Multiple antibiotic resistance (MAR) indexing has been shown to be a reliable and cost-effective method of monitoring bacteria sources. MARI is a tool that helps in analysing health risks and checking antibiotic resistance in a given area (Onuoha 2017). In this study, 96.6% of isolates had MARI values greater than 0.2, indicating a high level of exposure of the water in hand-dug wells in Iwo to antibiotics. Previous work has reported the discovery of 91.2 and 66.75% MAR indices of Pseudomonas and Klebsiella species isolates in clinical samples (Osundiya et al. 2013). Production of extracellular enzymes is a microbial virulence factor that helps the microorganism in causing diseases. The ability of the isolated bacteria in this study to produce α or β haemolysis shows a pathogenic side (Darmawatti et al. 2021) in addition to the presence of antibiotic-resistant genes, although not making the isolates pathogenic, it makes transmission of these genes possible which is a great public health issue.

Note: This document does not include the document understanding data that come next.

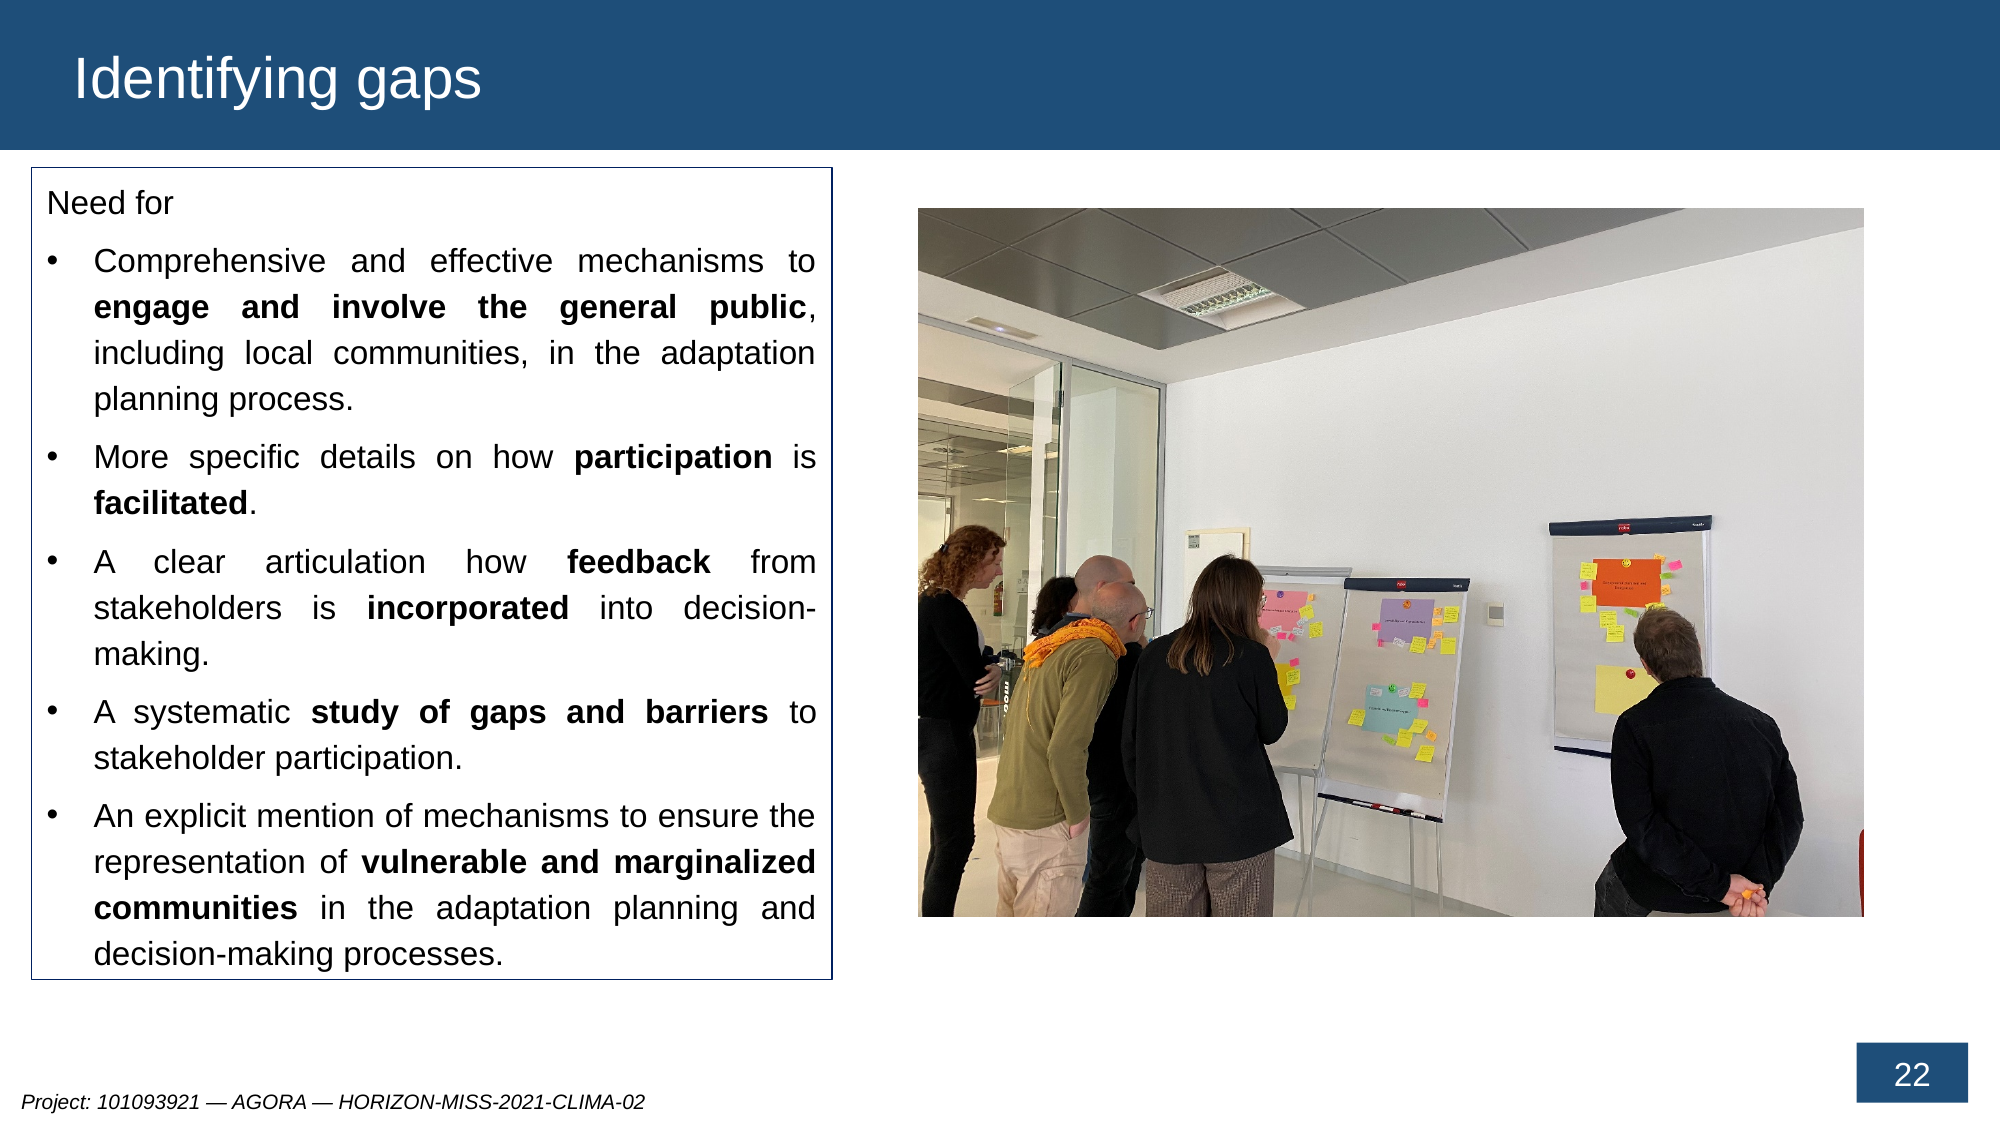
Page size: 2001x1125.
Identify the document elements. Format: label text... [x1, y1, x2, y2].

text_box Need for Comprehensive and effective mechanisms to engage and involve the general public, including local communities, in the adaptation planning process. More specific details on how participation is facilitated. A clear articulation how feedback from stakeholders is incorporated into decision-making. A systematic study of gaps and barriers to stakeholder participation. An explicit mention of mechanisms to ensure the representation of vulnerable and marginalized communities in the adaptation planning and decision-making processes. [31, 167, 833, 980]
text_box Project: 101093921 — AGORA — HORIZON-MISS-2021-CLIMA-02 [6, 1081, 1007, 1122]
text_box Identifying gaps [0, 0, 2000, 150]
picture [918, 207, 1864, 918]
slide_number 22 [1856, 1042, 1969, 1103]
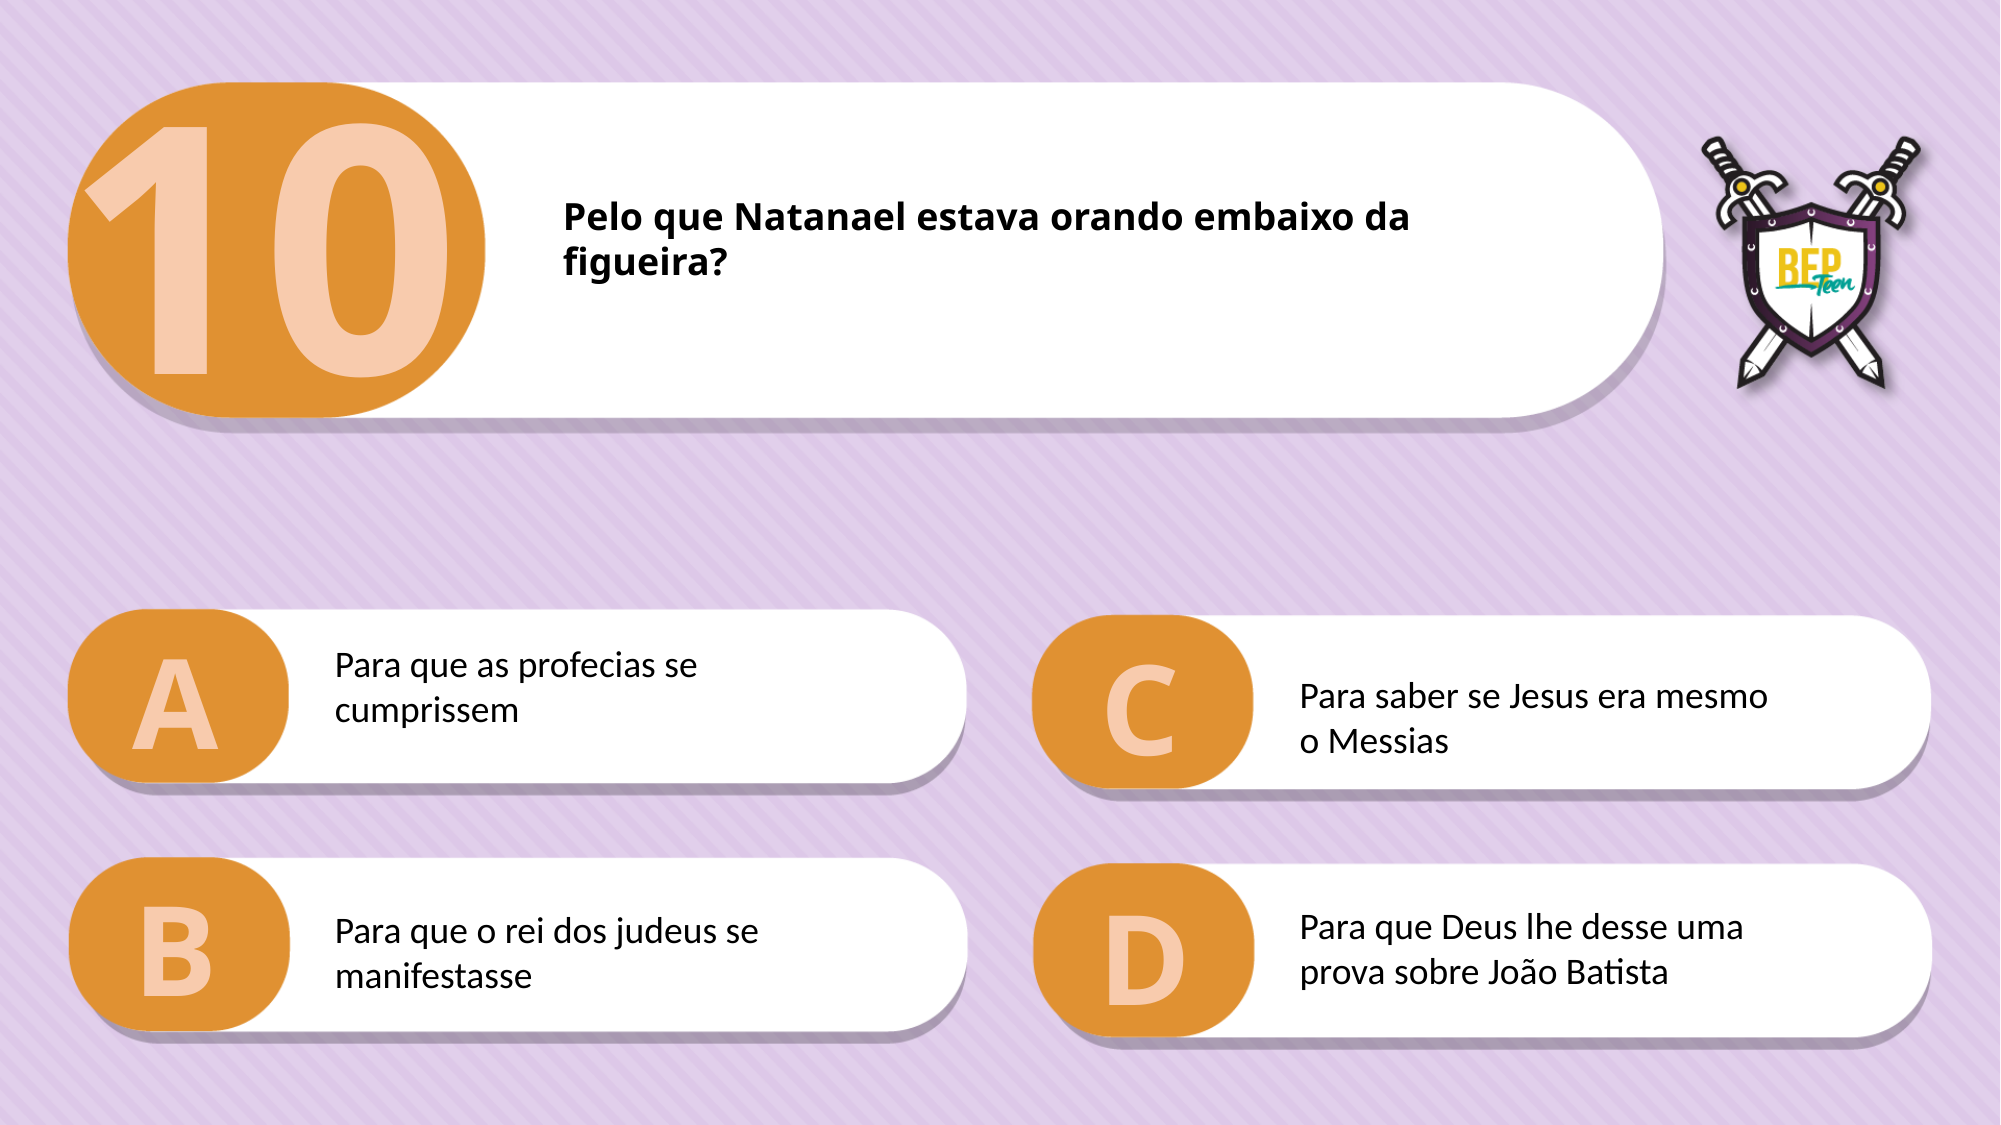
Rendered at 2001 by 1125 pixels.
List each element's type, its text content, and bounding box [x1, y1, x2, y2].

text_box Para que o rei dos judeus se manifestasse [320, 899, 884, 1004]
text_box Pelo que Natanael estava orando embaixo da figueira? [548, 185, 1549, 290]
text_box B [106, 864, 245, 1029]
picture [0, 0, 2001, 1125]
text_box C [1071, 622, 1210, 788]
text_box Para saber se Jesus era mesmo o Messias [1284, 663, 1812, 769]
text_box D [1075, 872, 1214, 1038]
text_box A [106, 616, 245, 782]
text_box Para que as profecias se cumprissem [320, 632, 884, 737]
text_box Para que Deus lhe desse uma prova sobre João Batista [1284, 894, 1852, 1000]
text_box 10 [50, 21, 509, 451]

It has been reported that haemolysin is an important virulent factor in common E coli infections in the urinary tract and other extraintestinal sites (Bien et al. 2012).
CONCLUSION
These hand-dug wells which many people use as sources of potable water are contaminated by Gram-negative bacteria that are harbouring several antibiotic-resistant properties as well as the production of extracellular enzyme haemolysin. The presence of the combination of these is harmful and has a great public health significance. This leads to the fact that awareness should be given to the populace on the implication of antibiotic residues in the environment as well as the importance of maintaining a clean and hygienic environment around the wells to ensure the safety of water. It is also advisable that every individual should embark on in-house water treatment in order to avoid water-borne diseases. A recommended distance of 50–100 feet from potential sources of groundwater contamination like soakaways, pit latrines, etc., by health authorities should be maintained.
DATA AVAILABILITY STATEMENT
All relevant data are included in the paper or its Supplementary Information.
CONFLICT OF INTEREST
The authors declare there is no conflict.